Prediction and Pick: House of Gucci
[Update post-Oscars: “The Eyes of Tammy Faye” was the winner.]
Music (Original Score)
Prediction: Encanto
Pick: Anything but Parallel Mothers
Seriously. That soundtrack was like a porn movie score, not that I know anything about porn movies, or scoring.

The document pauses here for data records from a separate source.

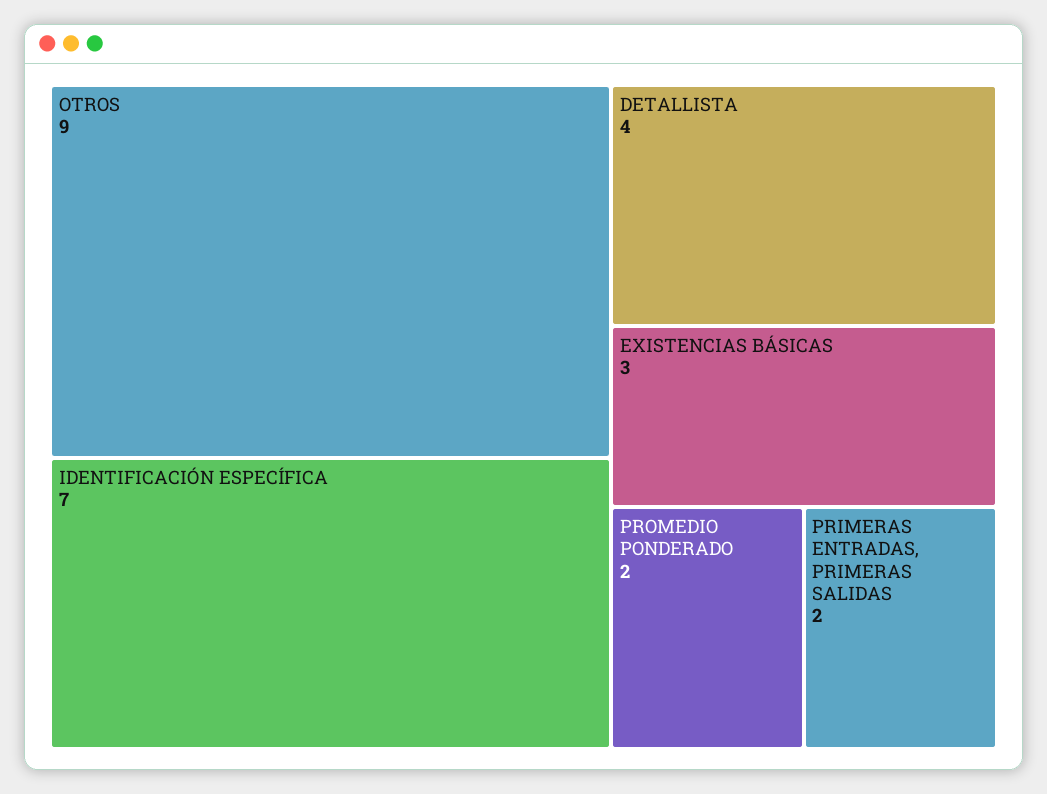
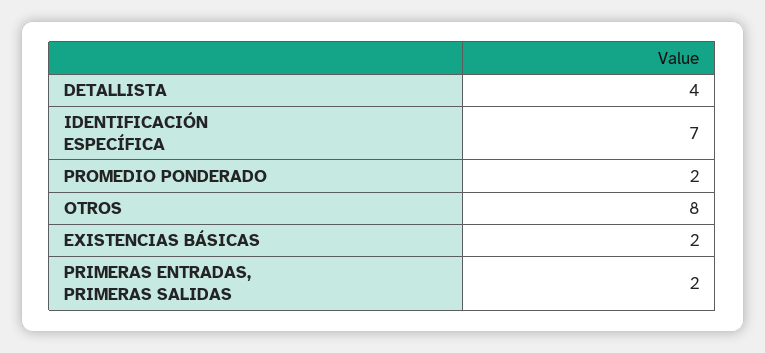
  {
-   "OTROS": 9,
+   "OTROS": 8,
    "IDENTIFICACIÓN ESPECÍFICA": 7,
    "DETALLISTA": 4,
-   "EXISTENCIAS BÁSICAS": 3,
+   "EXISTENCIAS BÁSICAS": 2,
    "PROMEDIO PONDERADO": 2,
    "PRIMERAS ENTRADAS, PRIMERAS SALIDAS": 2
  }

[Update post-Oscars: “Dune” was the winner.]
Production Design

Prediction: The Tragedy of Macbeth
It needs a win. This might be its only shot. Far more artful than the projected winner (“The Power of the Dog” — again?!?)
Pick: West Side Story
A true production, amiright?
[Update post-Oscars: “Dune” was the winner.]
Sound
Belfast. Interestingly, I watched this once without the sound on, just to breathe in its exquisiteness. Despite a killer soundtrack by Van Morrison — made doubly musical by those bewitching brogues — I don’t think such points count for sound design, though.
Dune. Lots of wind-blowing is all I recall.
No Time to Die. The sound crew was no doubt the MacGyvers of sound design but, again, I forgot to pay attention, because I watched it in a hotel.
The Power of the Dog. I liked the piano-practicing scene. And the sound of exasperation. (Really? 12 nominations?!)
West Side Story. CRANK IT UP.
Prediction: This one’s tough. So I’ll go with pack-leader The Power of the Dog.
Pick: West Side Story
[Update post-Oscars: “Dune” was the winner. Damn “Dune.” I got only 2 of 8 among these.]